Jak czytamy na portalu Kurier Poranny, zachowanie niektórych imigrantów w polskich szpitalach jest co najmniej skandaliczne. - Rzucanie jedzeniem, rozbijanie talerzy, syn bijący własną matkę – to tylko część z zachowań, jakie widzą pracownicy podlaskich szpitali w wykonaniu nielegalnych migrantów – czytamy.

Oczy ze zdumienia tym co obserwują przecierają zarówno lekarze i pielęgniarki, a ponieważ nie przywykli do takich zachowań, to nawet nie bardzo wiedzą jak się zachować i jak reagować w takich sytuacjach. W polskich szpitalach panuje bowiem całkowicie inna kultura bycia.

Najtrudniejsza jednak – jak podkreślają służby medyczne jest bariera językowa. Migranci trafiający do placówek medycznych w naszym kraju najczęściej posługują jedynie językiem arabskim. Co nie oznacza, że nie znają innego języka - nie chcą się jednak nim posługiwać.

- Nie doceniają starań lekarzy, ani pielęgniarek, ale na dodatek robią dodatkowe problemy. Tak było w jednym ze szpitali, gdzie trafiła kobieta wraz z synami. Obydwaj nie byli pełnoletni – czytamy. Owi synowie na oczach personelu medycznego pobili swoją matkę.

- Ja naprawdę nie zwracam uwagi na wiek, narodowość czy wyznanie pacjenta.
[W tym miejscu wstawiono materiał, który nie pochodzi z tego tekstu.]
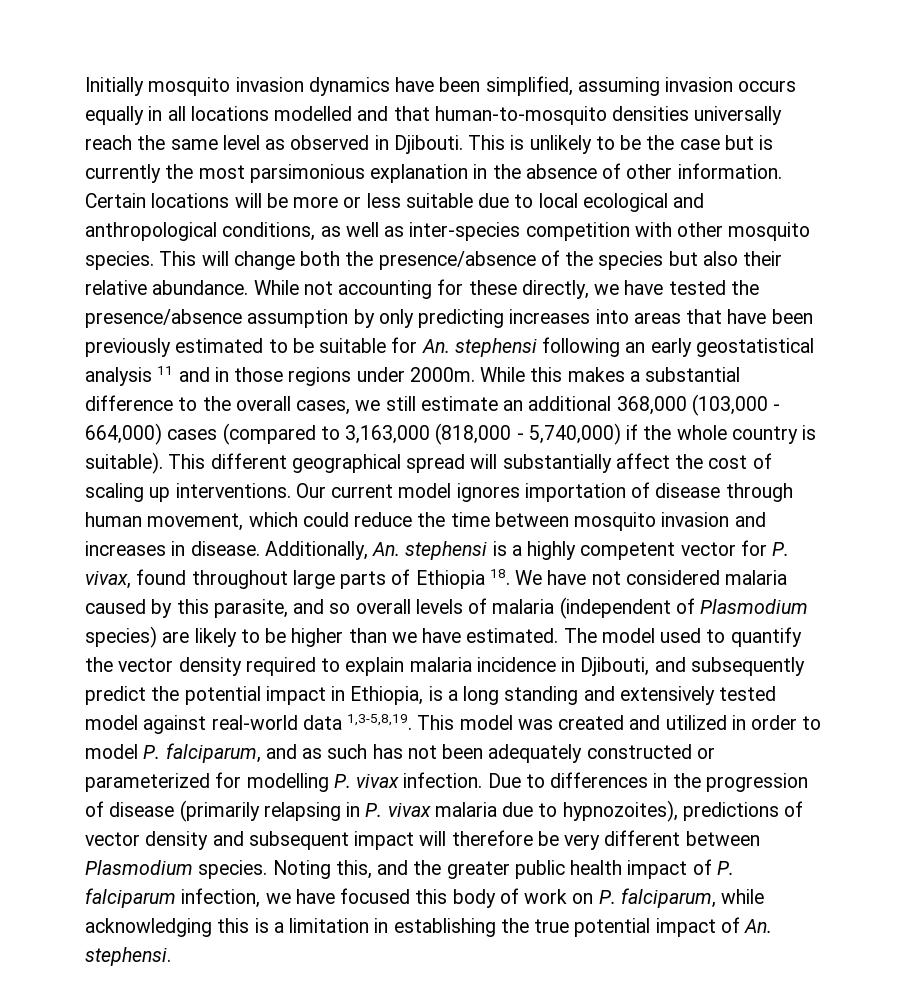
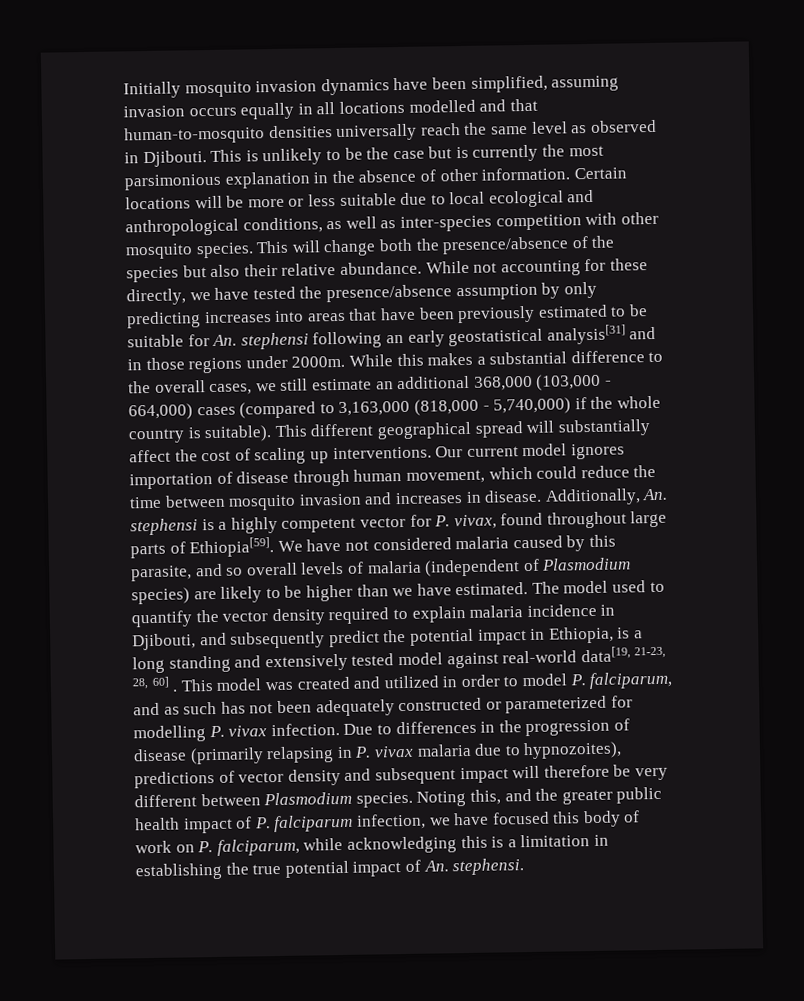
[85,366,174,386] analysis 11 -> [546,324,626,345] analysis[31]
[415,569,510,589] Ethiopia 18. -> [189,537,275,558] Ethiopia[59].
[302,714,413,730] data 1,3-5,8,19. -> [580,646,667,663] [132,676,169,690] [172,689,179,692] data[19, 21-23, 28, 60] .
Człowiek jest człowiek i moim zadaniem jest niesienie pomocy. Ale też nie można milczeć na to co widzimy. I to niezależnie od tego, kto by to robił – powiedziała w rozmowie z portalem osoba pracująca w podlaskiej placówce medycznej.

Kobieta została w efekcie zabrana na dodatkowe badania, kiedy podeszli jej synowie. - Jak ją przywieźliśmy z powrotem, podszedł starszy syn, krzyczał na nią. Nawet nie patrzył, że są obok inni ludzie. Kobieta coś próbowała tłumaczyć, pokazywała rękami miejsce, do którego ją zabieraliśmy na badania. Potem syn ją mocno uderzył w twarz, a młodszy podszedł i jeszcze poprawił – relacjonuje rozmówca Kuriera Porannego.

Starszy syn następnie głośno krzyczał coś w stronę personelu szpitalai odpychał pracowników, którzy chcieli pomóc jeszcze raz tej kobiecie. - Ale ona już sama nas odepchnęła. Tak zrozumieliśmy z tej sytuacji, że synom nie spodobało się, że matka oddaliła się bez pozwolenia – powiedział pracownik szpitala.

W inne placówce medycznej z kolei miało miejsce rzucanie jedzeniem i rozbijanie talerzy przez przebywających tam migrantów.

- Przywieźliśmy jedzenie pacjentom. To był szok patrzeć, jak kobieta, którą do nas przywiozła Straż Graniczna, popatrzyła tylko na talerz, a potem wzięła, wyrzuciła wszystko na podłogę i jeszcze potem o to rozbiła talerz. Człowiek normalnie nie wie jak ma się zachować w takiej sytuacji. Krzyczała coś do nas ta kobieta, potem się odwróciła i w ogóle nie podejmowała kontaktu. Była obrażona na wszystkich. Dwa razy taka sytuacja się zdarzyła w naszym szpitalu – mówi portalowi pracownik placówki medycznej z tamtego regionu.

- Ci ludzie w ogóle nie szanują tego, że chcemy im pomóc. Owszem, kiedy do nas trafiają, to zawsze na początku jest tak samo. Pokazują, gdzie i co im boli, gdzie są rany, niektórzy jęczą, albo udają wręcz umierających – relacjonuje anonimowo pracownik kolejnego szpitala.

Co charakterystyczne – jak relacjonuje - „jak dojdą trochę do siebie, to jest agresja, pogardzanie, rzucanie jedzeniem się zdarza. Bardzo trudno się pracuje z takimi ludźmi. Bardzo ciężko. Bo my chcemy im pomóc” – mówi.